→ **PROBLEM REQUIREMENTS**
Pull each line containing "property" from the data.

→ **RAW DATA**
━━━━━━
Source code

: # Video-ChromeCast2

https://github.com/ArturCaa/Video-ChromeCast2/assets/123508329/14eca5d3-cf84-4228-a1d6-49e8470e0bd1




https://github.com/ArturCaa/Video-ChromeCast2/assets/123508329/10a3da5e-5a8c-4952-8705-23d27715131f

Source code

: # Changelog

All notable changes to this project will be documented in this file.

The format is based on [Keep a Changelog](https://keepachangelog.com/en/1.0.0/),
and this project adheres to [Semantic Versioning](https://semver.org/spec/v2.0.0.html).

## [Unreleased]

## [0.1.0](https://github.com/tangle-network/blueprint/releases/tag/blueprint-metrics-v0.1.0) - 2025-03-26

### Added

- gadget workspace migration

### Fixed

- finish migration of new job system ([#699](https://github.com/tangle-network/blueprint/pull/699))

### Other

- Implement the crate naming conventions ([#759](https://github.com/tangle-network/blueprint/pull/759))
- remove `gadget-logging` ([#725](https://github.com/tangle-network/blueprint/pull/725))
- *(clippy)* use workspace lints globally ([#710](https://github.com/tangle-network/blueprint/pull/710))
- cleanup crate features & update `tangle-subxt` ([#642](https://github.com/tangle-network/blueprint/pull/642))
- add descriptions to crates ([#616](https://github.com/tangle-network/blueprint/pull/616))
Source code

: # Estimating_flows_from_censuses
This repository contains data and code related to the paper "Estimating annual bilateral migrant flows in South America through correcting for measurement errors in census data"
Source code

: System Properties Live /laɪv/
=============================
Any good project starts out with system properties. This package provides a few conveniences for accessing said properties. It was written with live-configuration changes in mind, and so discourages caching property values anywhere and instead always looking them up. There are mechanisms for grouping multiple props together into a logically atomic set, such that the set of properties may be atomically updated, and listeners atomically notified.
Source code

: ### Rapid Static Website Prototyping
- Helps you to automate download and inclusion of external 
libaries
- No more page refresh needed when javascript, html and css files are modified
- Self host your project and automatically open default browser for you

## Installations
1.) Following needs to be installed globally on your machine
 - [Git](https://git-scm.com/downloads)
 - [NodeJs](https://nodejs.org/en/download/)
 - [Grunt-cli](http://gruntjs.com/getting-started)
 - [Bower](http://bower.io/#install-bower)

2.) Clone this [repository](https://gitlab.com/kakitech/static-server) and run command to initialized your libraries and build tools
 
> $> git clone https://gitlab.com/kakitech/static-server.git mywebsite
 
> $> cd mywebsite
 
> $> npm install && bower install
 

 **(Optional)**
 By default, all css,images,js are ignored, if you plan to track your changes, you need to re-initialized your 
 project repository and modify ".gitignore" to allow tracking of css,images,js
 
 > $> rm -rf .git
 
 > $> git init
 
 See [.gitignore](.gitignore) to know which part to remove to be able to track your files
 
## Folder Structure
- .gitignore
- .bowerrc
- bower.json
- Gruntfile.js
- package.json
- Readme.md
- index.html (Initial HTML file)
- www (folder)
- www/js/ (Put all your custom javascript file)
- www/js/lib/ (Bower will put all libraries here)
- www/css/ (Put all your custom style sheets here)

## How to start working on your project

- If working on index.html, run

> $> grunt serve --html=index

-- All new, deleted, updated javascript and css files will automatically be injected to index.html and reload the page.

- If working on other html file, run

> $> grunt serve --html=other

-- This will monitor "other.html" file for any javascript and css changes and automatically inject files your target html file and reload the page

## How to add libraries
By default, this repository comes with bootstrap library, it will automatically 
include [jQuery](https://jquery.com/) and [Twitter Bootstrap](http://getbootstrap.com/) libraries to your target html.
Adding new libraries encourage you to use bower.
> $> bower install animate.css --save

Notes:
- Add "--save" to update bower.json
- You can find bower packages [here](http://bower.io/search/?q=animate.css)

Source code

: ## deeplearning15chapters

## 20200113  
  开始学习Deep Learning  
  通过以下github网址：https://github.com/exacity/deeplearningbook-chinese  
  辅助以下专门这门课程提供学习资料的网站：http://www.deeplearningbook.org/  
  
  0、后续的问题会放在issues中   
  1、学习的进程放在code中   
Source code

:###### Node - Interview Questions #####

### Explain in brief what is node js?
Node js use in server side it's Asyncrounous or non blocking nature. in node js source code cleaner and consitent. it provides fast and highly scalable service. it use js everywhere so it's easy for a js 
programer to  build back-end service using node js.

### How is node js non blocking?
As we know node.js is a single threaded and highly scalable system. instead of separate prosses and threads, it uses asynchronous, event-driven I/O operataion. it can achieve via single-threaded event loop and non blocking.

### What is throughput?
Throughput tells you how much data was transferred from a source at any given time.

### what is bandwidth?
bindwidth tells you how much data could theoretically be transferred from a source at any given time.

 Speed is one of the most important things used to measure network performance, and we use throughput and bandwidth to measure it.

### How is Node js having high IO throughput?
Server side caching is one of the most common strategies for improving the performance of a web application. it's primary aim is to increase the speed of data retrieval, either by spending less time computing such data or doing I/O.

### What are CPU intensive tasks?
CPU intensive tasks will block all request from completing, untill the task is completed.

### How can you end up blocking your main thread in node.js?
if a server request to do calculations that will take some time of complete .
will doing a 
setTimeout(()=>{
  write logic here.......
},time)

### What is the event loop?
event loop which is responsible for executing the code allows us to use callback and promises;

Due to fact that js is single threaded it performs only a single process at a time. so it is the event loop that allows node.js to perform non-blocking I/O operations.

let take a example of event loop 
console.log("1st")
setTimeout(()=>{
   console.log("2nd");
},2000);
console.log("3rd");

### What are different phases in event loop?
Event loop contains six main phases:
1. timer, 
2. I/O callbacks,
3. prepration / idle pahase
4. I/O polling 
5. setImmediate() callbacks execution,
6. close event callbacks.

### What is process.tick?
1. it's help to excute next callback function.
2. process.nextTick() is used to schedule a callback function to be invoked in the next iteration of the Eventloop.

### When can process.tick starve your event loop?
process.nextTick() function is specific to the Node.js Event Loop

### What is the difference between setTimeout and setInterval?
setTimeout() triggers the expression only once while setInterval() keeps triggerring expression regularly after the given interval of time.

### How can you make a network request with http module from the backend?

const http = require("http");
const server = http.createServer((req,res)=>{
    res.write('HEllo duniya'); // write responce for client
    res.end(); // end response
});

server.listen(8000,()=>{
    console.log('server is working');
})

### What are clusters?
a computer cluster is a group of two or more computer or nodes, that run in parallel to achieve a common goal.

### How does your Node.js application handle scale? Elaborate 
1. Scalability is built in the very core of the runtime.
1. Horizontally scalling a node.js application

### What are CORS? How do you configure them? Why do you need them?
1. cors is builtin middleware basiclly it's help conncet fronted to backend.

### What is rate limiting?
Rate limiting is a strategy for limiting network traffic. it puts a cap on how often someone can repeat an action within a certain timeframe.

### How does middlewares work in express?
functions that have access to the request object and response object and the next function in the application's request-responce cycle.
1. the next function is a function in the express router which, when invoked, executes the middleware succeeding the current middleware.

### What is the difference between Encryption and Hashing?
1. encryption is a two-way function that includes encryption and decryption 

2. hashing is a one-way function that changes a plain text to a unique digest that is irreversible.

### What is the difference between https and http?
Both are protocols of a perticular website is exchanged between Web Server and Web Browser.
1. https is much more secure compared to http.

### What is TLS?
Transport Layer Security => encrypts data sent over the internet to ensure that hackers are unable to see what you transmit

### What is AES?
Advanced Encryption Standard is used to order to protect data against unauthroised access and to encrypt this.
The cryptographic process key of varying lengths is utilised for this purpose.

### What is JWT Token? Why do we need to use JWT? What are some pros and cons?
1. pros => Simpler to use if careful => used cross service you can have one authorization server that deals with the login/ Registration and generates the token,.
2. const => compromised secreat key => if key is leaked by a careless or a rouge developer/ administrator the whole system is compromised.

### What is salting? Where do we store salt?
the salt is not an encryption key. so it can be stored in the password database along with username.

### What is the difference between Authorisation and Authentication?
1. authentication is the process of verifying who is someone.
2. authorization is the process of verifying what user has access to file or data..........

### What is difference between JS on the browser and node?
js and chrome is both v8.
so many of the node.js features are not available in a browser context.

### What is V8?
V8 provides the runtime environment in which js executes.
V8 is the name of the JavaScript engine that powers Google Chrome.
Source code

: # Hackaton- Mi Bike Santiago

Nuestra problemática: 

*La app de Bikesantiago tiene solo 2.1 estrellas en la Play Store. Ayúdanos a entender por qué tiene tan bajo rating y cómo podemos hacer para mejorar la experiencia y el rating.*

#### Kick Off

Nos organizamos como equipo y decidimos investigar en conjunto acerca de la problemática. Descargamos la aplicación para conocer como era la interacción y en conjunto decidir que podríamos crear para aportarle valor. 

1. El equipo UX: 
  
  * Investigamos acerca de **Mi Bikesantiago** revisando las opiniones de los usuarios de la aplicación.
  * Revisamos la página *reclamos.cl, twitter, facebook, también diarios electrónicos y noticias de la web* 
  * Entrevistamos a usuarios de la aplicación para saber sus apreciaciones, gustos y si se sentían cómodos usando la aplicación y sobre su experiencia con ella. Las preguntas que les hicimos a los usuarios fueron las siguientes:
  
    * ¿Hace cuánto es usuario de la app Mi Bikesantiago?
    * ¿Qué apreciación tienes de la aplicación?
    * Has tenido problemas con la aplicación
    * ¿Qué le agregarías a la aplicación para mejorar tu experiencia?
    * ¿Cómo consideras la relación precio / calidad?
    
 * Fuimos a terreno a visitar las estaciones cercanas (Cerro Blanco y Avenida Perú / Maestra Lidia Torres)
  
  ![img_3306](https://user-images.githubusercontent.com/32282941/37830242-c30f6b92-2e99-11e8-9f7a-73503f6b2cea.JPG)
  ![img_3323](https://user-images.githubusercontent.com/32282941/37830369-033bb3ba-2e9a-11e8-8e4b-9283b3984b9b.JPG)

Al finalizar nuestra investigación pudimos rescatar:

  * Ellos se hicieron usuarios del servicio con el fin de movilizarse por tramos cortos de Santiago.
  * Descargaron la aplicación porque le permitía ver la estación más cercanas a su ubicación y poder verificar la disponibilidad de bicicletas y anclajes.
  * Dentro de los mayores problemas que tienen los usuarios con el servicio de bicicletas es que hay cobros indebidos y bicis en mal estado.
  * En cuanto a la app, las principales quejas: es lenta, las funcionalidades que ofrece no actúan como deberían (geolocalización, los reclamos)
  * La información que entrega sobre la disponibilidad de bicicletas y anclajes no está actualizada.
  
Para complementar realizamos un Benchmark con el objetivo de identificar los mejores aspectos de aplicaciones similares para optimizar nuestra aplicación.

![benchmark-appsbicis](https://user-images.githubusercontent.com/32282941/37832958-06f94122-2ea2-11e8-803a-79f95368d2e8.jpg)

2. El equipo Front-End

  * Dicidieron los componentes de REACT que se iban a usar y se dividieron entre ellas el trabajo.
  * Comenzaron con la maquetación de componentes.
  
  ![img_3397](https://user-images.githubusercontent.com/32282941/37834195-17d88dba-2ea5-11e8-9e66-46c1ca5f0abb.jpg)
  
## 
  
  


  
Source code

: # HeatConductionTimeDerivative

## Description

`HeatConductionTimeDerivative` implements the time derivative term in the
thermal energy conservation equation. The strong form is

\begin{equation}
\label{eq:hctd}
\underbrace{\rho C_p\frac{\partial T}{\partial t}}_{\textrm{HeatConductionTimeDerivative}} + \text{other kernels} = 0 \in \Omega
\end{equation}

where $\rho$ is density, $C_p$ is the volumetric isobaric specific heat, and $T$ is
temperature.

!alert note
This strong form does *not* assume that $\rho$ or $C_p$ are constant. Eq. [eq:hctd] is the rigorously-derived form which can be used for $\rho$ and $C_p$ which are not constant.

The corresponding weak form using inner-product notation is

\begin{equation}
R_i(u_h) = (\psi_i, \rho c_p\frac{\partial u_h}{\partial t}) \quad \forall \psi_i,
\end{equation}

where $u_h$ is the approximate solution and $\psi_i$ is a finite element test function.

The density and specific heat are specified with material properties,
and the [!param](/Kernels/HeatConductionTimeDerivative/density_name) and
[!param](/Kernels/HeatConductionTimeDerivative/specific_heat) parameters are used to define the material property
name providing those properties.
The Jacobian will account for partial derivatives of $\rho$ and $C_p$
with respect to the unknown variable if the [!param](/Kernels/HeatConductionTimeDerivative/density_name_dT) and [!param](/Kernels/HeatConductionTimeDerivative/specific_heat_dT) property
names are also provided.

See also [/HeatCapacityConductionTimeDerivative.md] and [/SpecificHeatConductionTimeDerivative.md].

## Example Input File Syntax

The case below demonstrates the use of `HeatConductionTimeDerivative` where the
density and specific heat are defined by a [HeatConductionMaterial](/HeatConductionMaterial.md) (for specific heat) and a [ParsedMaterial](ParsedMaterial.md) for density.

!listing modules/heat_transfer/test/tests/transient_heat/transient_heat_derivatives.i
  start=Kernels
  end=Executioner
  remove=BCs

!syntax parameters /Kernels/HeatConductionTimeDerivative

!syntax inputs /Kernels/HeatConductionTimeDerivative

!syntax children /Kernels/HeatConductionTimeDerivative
━━━━━━
→ **PROBLEM SOLUTION**
Any good project starts out with system properties. This package provides a few conveniences for accessing said properties. It was written with live-configuration changes in mind, and so discourages caching property values anywhere and instead always looking them up. There are mechanisms for grouping multiple props together into a logically atomic set, such that the set of properties may be atomically updated, and listeners atomically notified.
[!param](/Kernels/HeatConductionTimeDerivative/specific_heat) parameters are used to define the material property
with respect to the unknown variable if the [!param](/Kernels/HeatConductionTimeDerivative/density_name_dT) and [!param](/Kernels/HeatConductionTimeDerivative/specific_heat_dT) property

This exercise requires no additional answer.